Testing_Uncertainty for a chatbot
Uncertainty has always been a key challenge for testers - be it with the ambiguous definition of requirements or with unstable test environments. But testing a chatbot adds a completely new level of uncertainty to a tester’s life. There are a lot of platforms and tools available for chatbot development, but what we lack is a standardized chatbot testing strategy. The way testing is performed on chatbots differs a lot from the “traditional” testing (for example of an app or web portal) due to the apparent randomness of a conversation with a chatbot.
Testing numerous clients’ chatbots and our own chatbot, we experienced that it is impossible to anticipate and cover all the situations that can happen during a conversation with a chatbot. As we introduced learning components to chatbot (AI / machine learning, intent training), the chatbot evolved and changed its behavior compared to previous test runs. This increases the need for regression tests and complicates them at the same time. There is no limitation on user input- any user can type anything to a chatbot, so functionality, security, performance and exception handling need to be robust. Key areas for testing Chatbot were the conversational flow and the natural language processing model, as well as onboarding, personality, navigations, error management, speed and accuracy of the given answers. Chatting with chatbot, we learned the importance of real-time feedback in order to collect data about unexpected behavior and invalid data responses.

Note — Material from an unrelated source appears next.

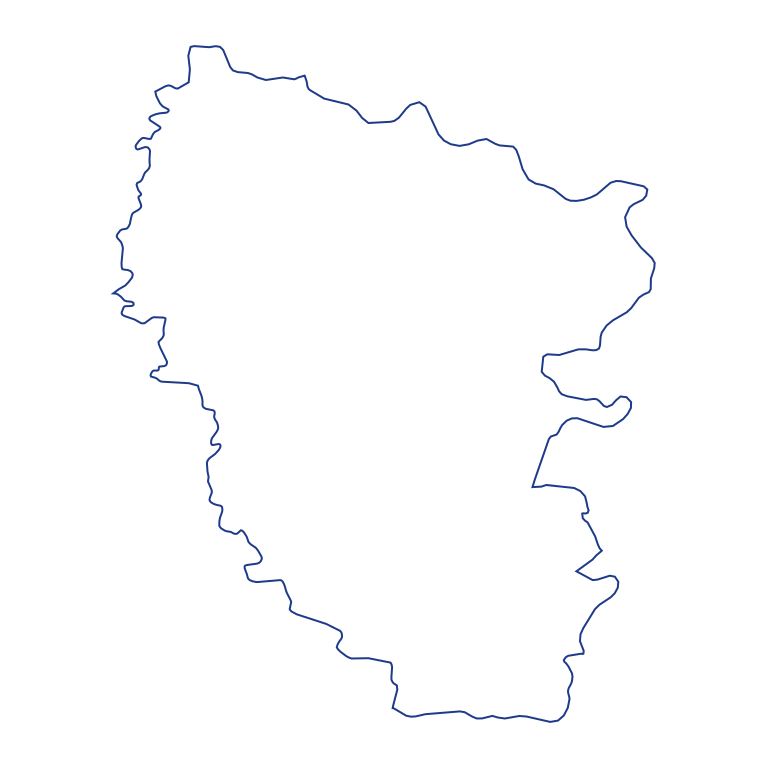 SVG path tracing the border of Luhans'k
{"feature_id": "UKR-329", "entity_name": "Luhans'k", "entity_type": "Region", "adm_level": 1, "iso_a3": "UKR", "parent_name": "Ukraine", "parent_adm1": "", "projection": "equal_earth", "projection_center": [38.683, 48.937], "detail": "fine", "context": "isolated", "style": "outline", "palette": "blue", "viewbox_px": 768, "rotation_deg": 0, "n_neighbors": 0, "source": "natural_earth", "source_scale": "10m", "svg_char_len": 6091}
<svg xmlns="http://www.w3.org/2000/svg" viewBox="0 0 768 768"><path d="M194.3,46.1L209.2,47.2L215.6,46.2L219.9,46.8L223.2,50.0L230.2,67.0L232.9,70.4L237.7,72.1L247.9,73.0L252.0,74.4L257.4,77.5L265.9,80.0L282.8,77.5L294.3,79.3L296.5,78.5L298.5,77.4L304.2,75.8L304.8,75.0L304.7,75.7L306.7,81.6L307.4,86.3L308.6,88.9L310.1,90.2L324.2,98.6L348.5,104.5L356.5,110.6L362.1,117.9L368.4,123.0L390.5,121.8L394.4,120.9L398.9,117.7L406.2,108.7L410.3,104.9L419.3,102.2L425.6,106.6L438.5,134.4L443.9,140.5L450.7,144.2L459.5,145.9L468.7,144.3L477.7,140.6L486.5,139.0L495.0,143.7L499.5,145.4L513.1,146.6L516.2,149.8L518.8,156.5L522.6,169.2L528.6,179.5L535.7,183.6L544.0,185.4L553.5,189.2L565.7,198.9L570.4,200.7L576.8,200.9L584.0,199.7L590.9,197.4L596.8,194.5L610.6,182.7L616.2,181.0L620.8,181.2L643.7,186.3L647.3,189.5L646.2,195.7L642.7,199.8L633.7,204.2L629.6,207.4L625.1,217.2L626.6,226.6L631.6,235.4L640.9,247.5L652.0,258.2L654.7,263.0L654.2,268.3L650.9,278.4L650.7,289.2L649.0,292.1L643.4,294.6L638.9,297.7L631.2,308.1L626.7,312.3L613.0,320.3L606.6,325.5L601.7,332.7L600.6,336.9L600.0,345.4L599.0,348.5L596.3,350.1L592.6,350.3L585.7,349.3L578.5,349.3L559.2,355.0L547.3,354.3L543.3,356.7L541.7,371.8L544.9,375.6L549.7,378.2L554.0,381.7L557.2,387.2L559.1,391.3L561.7,394.2L567.3,396.3L586.0,399.9L594.1,398.9L596.9,399.3L599.4,401.1L603.9,406.0L606.9,407.0L612.0,404.8L616.1,400.2L620.5,396.5L626.5,397.2L631.1,402.1L630.9,408.0L627.7,413.9L623.2,419.0L612.9,426.0L603.4,426.9L577.3,418.2L571.9,418.4L566.8,420.6L562.1,425.1L560.2,428.4L558.6,431.8L556.7,434.5L550.9,436.5L548.9,439.0L534.8,479.6L532.5,487.1L541.5,486.6L546.2,485.0L574.2,488.0L580.4,491.1L585.1,496.4L587.0,504.2L587.3,506.4L588.6,510.3L587.7,512.8L585.5,513.5L583.3,513.3L582.2,513.6L582.8,518.3L585.1,520.7L587.6,522.4L595.1,536.3L597.7,544.0L599.5,548.1L601.8,550.7L596.5,555.2L592.4,559.7L576.4,571.3L592.7,580.1L597.5,579.6L609.8,575.7L614.9,576.7L618.3,581.8L617.8,587.7L614.7,593.3L610.7,597.3L599.5,604.7L595.0,609.1L583.2,628.3L580.5,634.3L580.0,641.3L583.7,650.8L583.4,653.6L582.7,654.0L581.2,653.7L568.2,655.8L565.7,657.3L563.8,660.1L564.3,661.7L566.2,663.4L568.6,666.7L572.0,673.4L572.5,676.4L572.0,681.1L571.2,683.5L568.7,688.2L568.0,690.8L568.2,693.0L569.3,697.2L569.5,699.1L567.8,707.8L563.9,715.4L558.0,720.6L550.2,721.9L526.4,716.5L519.2,716.0L504.8,718.5L497.8,717.5L492.4,715.9L482.2,718.4L476.9,718.5L472.6,716.8L464.7,712.2L459.9,711.4L425.3,714.2L415.7,716.4L411.0,716.7L406.2,715.7L393.4,708.1L392.7,708.1L393.2,705.4L397.3,689.7L396.8,685.4L393.6,683.3L392.6,682.1L391.5,679.9L391.4,677.2L392.1,667.1L391.5,664.3L390.5,662.6L368.4,658.2L351.5,658.5L349.2,657.7L346.2,656.1L340.3,651.6L338.0,649.3L336.8,647.4L337.4,645.0L337.9,643.9L339.1,641.7L341.2,638.9L341.8,637.6L342.1,636.0L341.7,633.3L341.0,631.9L340.0,630.8L326.4,624.0L296.7,614.3L291.7,611.6L290.3,610.3L289.7,609.1L291.2,601.9L290.5,600.0L286.8,592.8L285.8,589.9L285.0,586.8L283.9,583.9L282.6,581.5L281.5,580.5L280.3,580.1L256.7,582.1L253.0,581.4L249.9,580.2L248.6,579.1L247.9,578.1L246.8,574.0L244.7,568.4L244.6,566.4L245.1,565.7L246.5,565.1L257.2,563.6L259.1,562.8L260.7,561.3L261.7,559.3L261.8,557.7L261.3,556.3L258.1,550.7L255.8,547.8L250.8,544.4L248.5,542.0L247.3,538.4L246.4,536.2L243.8,532.2L242.2,530.7L240.8,530.3L237.6,533.3L236.6,533.8L235.3,533.9L233.9,533.6L230.8,531.9L226.4,531.2L224.4,530.4L221.2,528.4L220.0,527.0L219.3,525.7L219.3,523.4L219.4,521.1L220.1,517.4L222.0,512.2L222.4,509.9L222.1,507.1L221.3,506.2L220.1,505.6L216.5,504.9L213.5,503.8L211.0,502.3L210.0,501.1L209.5,499.9L209.9,497.6L211.8,492.7L211.8,491.1L211.3,489.2L208.0,481.5L208.6,476.9L207.5,471.5L206.9,462.8L207.6,460.7L208.5,459.3L209.9,457.9L215.2,453.9L219.0,449.7L220.3,447.2L220.5,445.4L219.9,444.4L218.8,444.0L213.0,445.0L211.8,444.8L211.1,443.1L211.2,440.6L211.9,438.3L216.7,431.7L217.8,429.5L218.2,428.0L218.0,425.9L217.1,422.7L215.0,419.4L214.2,417.4L214.2,415.8L214.6,414.4L214.7,412.3L214.3,411.1L213.2,410.3L205.8,408.8L203.8,407.6L202.9,406.6L202.5,405.4L202.5,401.0L202.2,398.9L201.5,395.9L198.8,388.9L198.0,385.7L188.9,383.2L162.3,381.7L160.7,381.4L159.2,380.6L157.0,378.7L155.4,377.8L151.1,376.6L150.6,375.7L150.7,374.5L151.8,372.2L152.5,371.3L153.3,370.7L154.5,370.5L157.3,370.6L158.3,370.2L158.7,369.4L158.9,367.4L159.3,366.6L164.1,366.1L165.2,365.7L166.1,365.1L166.9,363.4L167.0,361.7L160.3,347.9L158.9,344.3L158.5,341.9L162.4,337.9L163.5,335.7L163.8,334.4L163.5,330.1L163.7,327.7L165.4,320.0L165.5,318.5L164.6,317.9L163.5,317.6L153.8,317.2L151.7,318.0L144.6,323.2L142.2,323.4L141.0,323.1L134.6,319.5L124.4,316.0L122.4,314.8L121.7,313.6L121.7,312.4L123.5,307.6L124.2,306.7L125.2,306.2L131.6,306.0L132.8,305.5L133.6,304.8L133.5,303.0L132.5,302.3L131.2,301.7L126.9,301.3L124.4,300.5L120.9,296.7L118.2,294.6L116.0,293.6L113.3,293.4L119.0,289.1L125.3,285.5L128.3,282.4L131.9,277.8L132.6,275.7L132.7,274.1L132.3,273.2L131.0,271.6L130.1,270.9L127.6,270.0L123.5,269.5L122.3,269.1L121.7,266.9L121.5,263.2L122.9,248.1L122.5,246.1L121.2,242.3L117.4,238.0L116.7,236.3L117.0,235.2L117.5,234.1L120.3,230.4L122.3,229.4L125.9,228.8L127.2,228.3L128.4,226.8L129.9,223.9L130.8,219.0L132.0,214.5L132.7,213.4L133.6,212.6L138.5,209.8L139.6,208.9L140.9,207.3L141.2,206.1L140.8,204.0L138.5,198.1L138.6,196.6L140.7,195.2L141.1,194.3L140.9,193.5L138.4,190.3L136.9,186.1L136.6,184.5L137.2,183.0L140.0,181.7L141.1,180.7L142.2,179.2L144.3,173.9L145.1,172.5L148.0,169.7L149.2,168.0L149.9,165.5L149.6,163.1L149.5,159.5L150.0,151.2L149.7,150.0L149.3,149.1L148.1,147.7L147.0,147.2L145.7,147.1L144.5,147.2L138.2,149.4L137.1,149.3L136.2,148.6L135.6,147.0L135.7,145.7L136.2,144.7L139.1,140.9L141.5,138.6L142.4,138.1L143.7,137.9L149.3,139.0L150.9,138.7L153.0,134.2L154.4,132.4L155.2,131.7L158.3,130.2L160.3,128.5L160.4,127.6L159.9,126.8L150.2,120.4L149.3,118.8L149.8,117.3L151.1,116.1L155.2,114.4L159.8,113.3L166.3,112.7L167.4,112.2L168.5,111.2L168.7,110.3L168.3,109.4L162.8,106.5L160.0,103.4L156.3,96.1L155.3,91.6L165.5,86.2L168.4,85.4L171.0,85.9L175.2,88.2L177.7,88.6L188.7,82.3L189.9,69.4L188.3,55.7L190.6,46.9L194.3,46.1Z" fill="none" stroke="#1e3a8a" stroke-width="2"/></svg>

I will talk about the challenges faced during chatbot testing and how it can go wrong. We will address these challenges and suggest how they can be mitigated by different chatbot testing strategies. I will share our experience with commercial tools for chatbot testing, as well as using our own advanced automation framework with open source tools.
Traditional testing strategies are not working well for chatbots – testers face new challenges in their daily work, while their experience and structured methods are becoming (to a certain degree) ineffective. Although testing new technology and applications always is exciting, seeing their own strategies and tools fail in chatbot testing can be frustrating even for well-seasoned testers. I aim to provide testers with a better understanding of chatbots and help them to apply their critical thinking to deal with uncertainty in their test objects.
Outline/Structure of the Demonstration
- The current requirement of conversational ai and the importance of testing
- Challenges of conversational ai testing
- Challenges while actual implementation and testing
- Testing uncertainty in chatbots needs new testing strategies.
- Scope of testing for chatbot
- Test automation demo for chatbot testing with open source and commercial tools.
- KPI's measures and standards
- Advanced security implementation testing
- Testers have a new view on testing uncertainty and are ready to create a well-defined chatbot testing strategy for effective end-to-end testing of chatbots.
INTRODUCTION - 2 MIN
CHALLENGES AND NEED - 3 MIN
APPROACH & SCOPE - 10 MIN
BEST PRACTICES & DIFFRENTIORS - 5 MIN
AUTOMATION FRAMEWORK UNDERSTANDING - 5 MIN
DEMO - 15 MIN
Q&A -5 MIN
At the end of the session, attendees will learn about:
1. End-to-end test automation framework for testing conversational ai and NLP model.
2. Utility to auto-generate test cases as conversations using the open-source tool
3. What all KPI's and standards need to follow
4. Advanced security measures to ensure chatbot security
5. Domain-specific reusable conversational ai test case generation
QA / Test Automation engineers who want to end-to-end test automation framework for a chatbot. Developer for advanced security measures understanding. Project manager to understand scope of testing for chatbot
Prerequisites for Attendees
There are no prerequisites for this session.